Copy the passage of the horse-care diary below word for word, starting with "The little metal" and going on through "couple of them.".

* [Excerpted text]:
_ _ _ _
Then Mrs. Fenwick told me to put Lena back and get Peppy for his turn. When I was leading Lena, I noticed she was walking weird and half limped on the way. Mrs. Fenwick told me she was barefoot and she wasn’t used to it at all. Mrs. Fenwick also said she had something wrong with her right leg. 
Peppy is always trying to eat the grass on the way when I lead him for his turn. Mrs. Fenwick showed me to pull the lead every time he does that because he wasn’t supposed to eat on the way. 

The farrier did the same to Peppy as he did to Lena. And I must say their hooves look very clean. Caleb talked to the farrier a lot too. At the end Caleb even got Lena and Peppy’s horse shoes to make knifes out of them! And not only that but the farrier gave him old rasps (the file things that was used to clip there hoofs). It started to rain and so I put Peppy back in the paddock. I called my dad to pick us up, because it was really wet. And we would be SO wet if we walked all the way back up the hills to our house. 

So that is what happened today! Not only that but Mrs. Fenwick said we could come down in the afternoon 4:00pm! Mr. Fenwick came after the farrier left, and he talked to Caleb about the black smith knife making stuff. So me, Simeon and Caleb had a GREAT time! 

Day five: Hand feeding

This morning Simeon and I walked down to the EQ center. Mrs. Fenwick as usual was already down there hooking up the hay nets. She cleaned their hooves with a hoof pick. 

The little metal thing sticking out of the side is to help clean horse’s hooves. The metal stick is used for scraping dirt and rocks out of a horse’s hooves. She cleans them two times a day. Most people do it once a day, but Lena and Peppy like to play around and get dirty fast. Mostly Lena does that though! Anyway, the brush part of the tool helps dust any dirt out of the horse’s hooves. They both do the same thing but the metal pick help mostly. Mrs. Fenwick also has another of the same tool, but it is without the brush. In fact she has a couple of them. 

When Simeon and I were done with scooping the poop, Mrs. Fenwick finished with cleaning the hoofs. I am an expert with scooping the poop now! I can get a lot more poop on my rake than ever before! And I know how to get the big rocks out easier and faster! I know where the hardest place to scoop poop and I am getting much faster! Lena seems to be the hardest when it comes to poop scooping though. She always poops in the hardest places! Peppy on the other hand is WAY easier. For one thing he doesn’t poop in random places like Lena does. He always has it in two places (which are easy places) and we know where to go scoop poop instead of wasting are time looking all around in the paddock. 

Also today I brought two pieces of apples with me. I had cut a apples up for my breakfast today and I saved two pieces for Lena and Peppy. I knew that I should make them small pieces or else it is harder for the horses to eat it. You have to put their hand out flat so the horse can eat it, and not your hands also. If you don't he/she might also eat your fingers. 
(Picture by Noelle Harris)
_ _ _ _
* [Information supplied]:
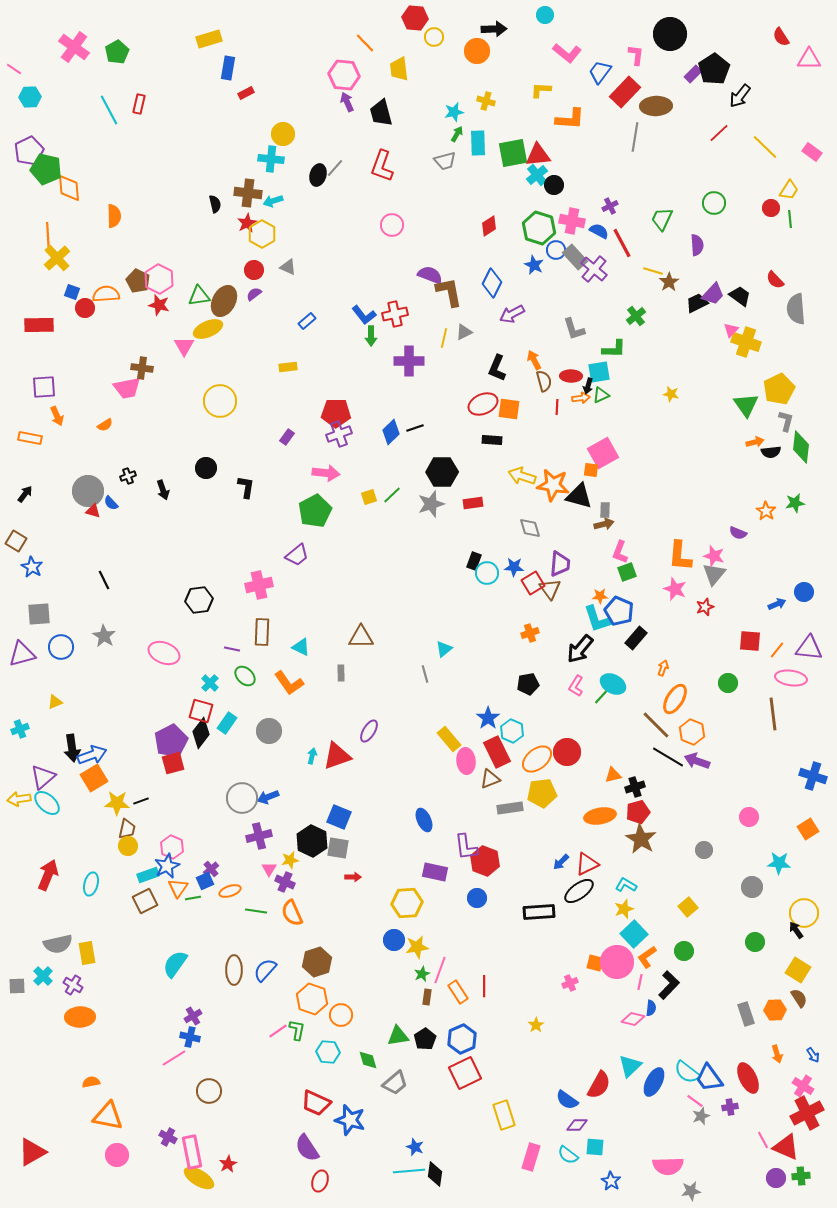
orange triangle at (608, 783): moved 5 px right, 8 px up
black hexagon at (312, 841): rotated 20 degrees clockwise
_ _ _ _
* [Exercise solution]:
The little metal thing sticking out of the side is to help clean horse’s hooves. The metal stick is used for scraping dirt and rocks out of a horse’s hooves. She cleans them two times a day. Most people do it once a day, but Lena and Peppy like to play around and get dirty fast. Mostly Lena does that though! Anyway, the brush part of the tool helps dust any dirt out of the horse’s hooves. They both do the same thing but the metal pick help mostly. Mrs. Fenwick also has another of the same tool, but it is without the brush. In fact she has a couple of them.